ULMFiT - Hindi

Starting this thread to share the progress on the Punjabi LM and classification results @piotr.czapla @Moody


Download Wikipedia Articles Dataset (55,000 articles) which I scraped, cleaned and trained model on from here.

Note: There are more than 1.5 lakh Hindi wikipedia articles, whose urls you can find in the pickled object in the above folder. I chose to work with 55,000 articles only because of computational constraints.

Get Hindi Movie Reviews Dataset which I scraped, cleaned and trained classification model from the repository path datasets-preparation/hindi-movie-review-dataset

Thanks to nirantk for BBC Hindi News dataset


Perplexity of Language Model: ~36 (on 20% validation set)

Accuracy of Movie Review classification model: ~53

Kappa Score of Movie Review classification model: ~30

Accuracy of BBC News classification model: ~79

Kappa Score of BBC News classification model: ~72

Note: nirantk has done previous SOTA work with Hindi Language Model and achieved perplexity of ~46. I have achieved better perplexity i.e ~35, but these scores aren’t directly comparable because he used hindi wikipedia dumps for training whereas I scraped 55,000 articles and cleaned them through scripts in datasets-preparation . Though, one big reason I feel the results I have achieved should be better because I’m using sentencepiece for unsupervized tokenization whereas nirantk was using spacy .

Pretrained Language Model

Download pretrained Language Model from here


Download Movie Review classifier from here

Download BBC News classifier from here


Unsupervised training using Google’s sentencepiece

Download the trained model and vocabulary from here


I am not able to find the hindi movie review dataset … can you please share the link to that ?

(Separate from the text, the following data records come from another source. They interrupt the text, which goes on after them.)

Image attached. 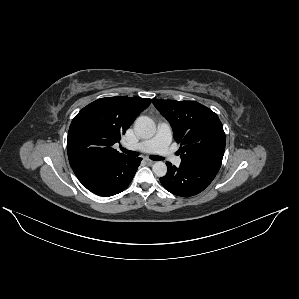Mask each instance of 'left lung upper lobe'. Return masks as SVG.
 I'll list each match as a JSON object with an SVG mask.
<instances>
[{"label": "left lung upper lobe", "mask_w": 299, "mask_h": 299, "mask_svg": "<svg viewBox=\"0 0 299 299\" xmlns=\"http://www.w3.org/2000/svg\"><path fill=\"white\" fill-rule=\"evenodd\" d=\"M152 102L169 121L176 142L181 144V162H222L226 138L216 113L195 101L153 99Z\"/></svg>", "instance_id": "obj_1"}]
</instances>
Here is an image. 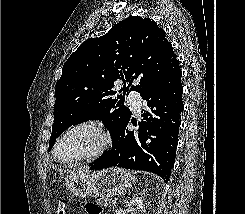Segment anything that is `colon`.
I'll return each instance as SVG.
<instances>
[{"mask_svg": "<svg viewBox=\"0 0 245 214\" xmlns=\"http://www.w3.org/2000/svg\"><path fill=\"white\" fill-rule=\"evenodd\" d=\"M86 210L88 214H100V207L94 203H89L86 206ZM58 214H64V207L61 204L58 209Z\"/></svg>", "mask_w": 245, "mask_h": 214, "instance_id": "1", "label": "colon"}]
</instances>
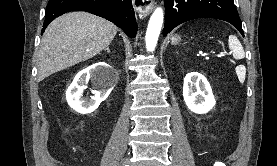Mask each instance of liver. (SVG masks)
Here are the masks:
<instances>
[{"instance_id": "1", "label": "liver", "mask_w": 277, "mask_h": 166, "mask_svg": "<svg viewBox=\"0 0 277 166\" xmlns=\"http://www.w3.org/2000/svg\"><path fill=\"white\" fill-rule=\"evenodd\" d=\"M117 27L87 12L55 19L45 30L38 52V80L91 59L110 45Z\"/></svg>"}]
</instances>
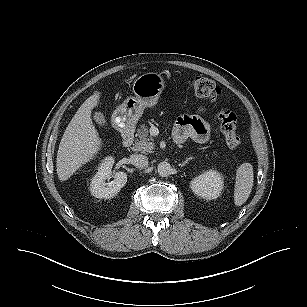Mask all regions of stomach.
<instances>
[{
	"instance_id": "1",
	"label": "stomach",
	"mask_w": 307,
	"mask_h": 307,
	"mask_svg": "<svg viewBox=\"0 0 307 307\" xmlns=\"http://www.w3.org/2000/svg\"><path fill=\"white\" fill-rule=\"evenodd\" d=\"M165 88V81L158 73H145L133 82L135 96H130L112 114L114 127L119 130L133 128L147 107L157 104Z\"/></svg>"
}]
</instances>
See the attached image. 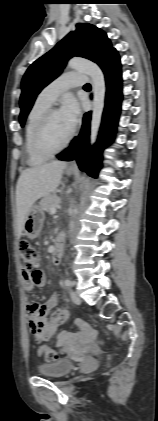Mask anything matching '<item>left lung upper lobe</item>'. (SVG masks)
<instances>
[{
	"mask_svg": "<svg viewBox=\"0 0 158 421\" xmlns=\"http://www.w3.org/2000/svg\"><path fill=\"white\" fill-rule=\"evenodd\" d=\"M76 27L75 31L70 32L26 71L21 86V113L19 116L21 126L24 125L36 96L60 75L68 59L80 56L100 65L115 51L102 30L87 23H79Z\"/></svg>",
	"mask_w": 158,
	"mask_h": 421,
	"instance_id": "left-lung-upper-lobe-1",
	"label": "left lung upper lobe"
}]
</instances>
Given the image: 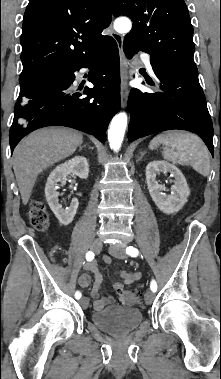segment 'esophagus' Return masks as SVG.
Wrapping results in <instances>:
<instances>
[{"label": "esophagus", "instance_id": "obj_1", "mask_svg": "<svg viewBox=\"0 0 221 379\" xmlns=\"http://www.w3.org/2000/svg\"><path fill=\"white\" fill-rule=\"evenodd\" d=\"M110 35L114 38L119 49L120 56V68H121V106L125 108L128 100V64L127 59L123 51V37L122 35L116 33L112 26L110 27Z\"/></svg>", "mask_w": 221, "mask_h": 379}]
</instances>
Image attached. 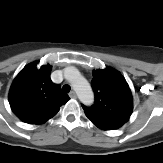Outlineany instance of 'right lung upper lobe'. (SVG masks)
<instances>
[{
  "label": "right lung upper lobe",
  "mask_w": 163,
  "mask_h": 163,
  "mask_svg": "<svg viewBox=\"0 0 163 163\" xmlns=\"http://www.w3.org/2000/svg\"><path fill=\"white\" fill-rule=\"evenodd\" d=\"M28 64L14 79L9 91V103L14 114L23 122L43 124L57 114L69 96L50 79L52 66Z\"/></svg>",
  "instance_id": "right-lung-upper-lobe-1"
}]
</instances>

You can find it here: https://github.com/goru001/nlp-for-hindi/tree/master/datasets-preparation/hindi-movie-review-dataset


Guarav The accuracy of 53% isn’t quite low (close to random for 2 value classification) do you know why is that? I had similar problems with imdb when lm was trained on sentences instead of full wikipedia articles.

Would you like to try to retrain you models using ulmfit-multilingual?

The movie review classification data set has 3 classes [Positive, Neutral, Negative], and not 2. I settled with accuracy of 53% (which is better than just random for 3 classes) because the data set had only

335 Positive Examples
270 Neutral Examples
293 Negative Examples

which I thought were too less to give higher accuracy.

But I can try with ulmfit-multilingual as well to see if it gives better results. One question though, what do you mean when you say

when lm was trained on sentences instead of full wikipedia articles

According to my understanding, for training lm, we concatenate all wikipedia articles and break them in to chunks of batch size, and then train. So, where does your sentence fit in this ?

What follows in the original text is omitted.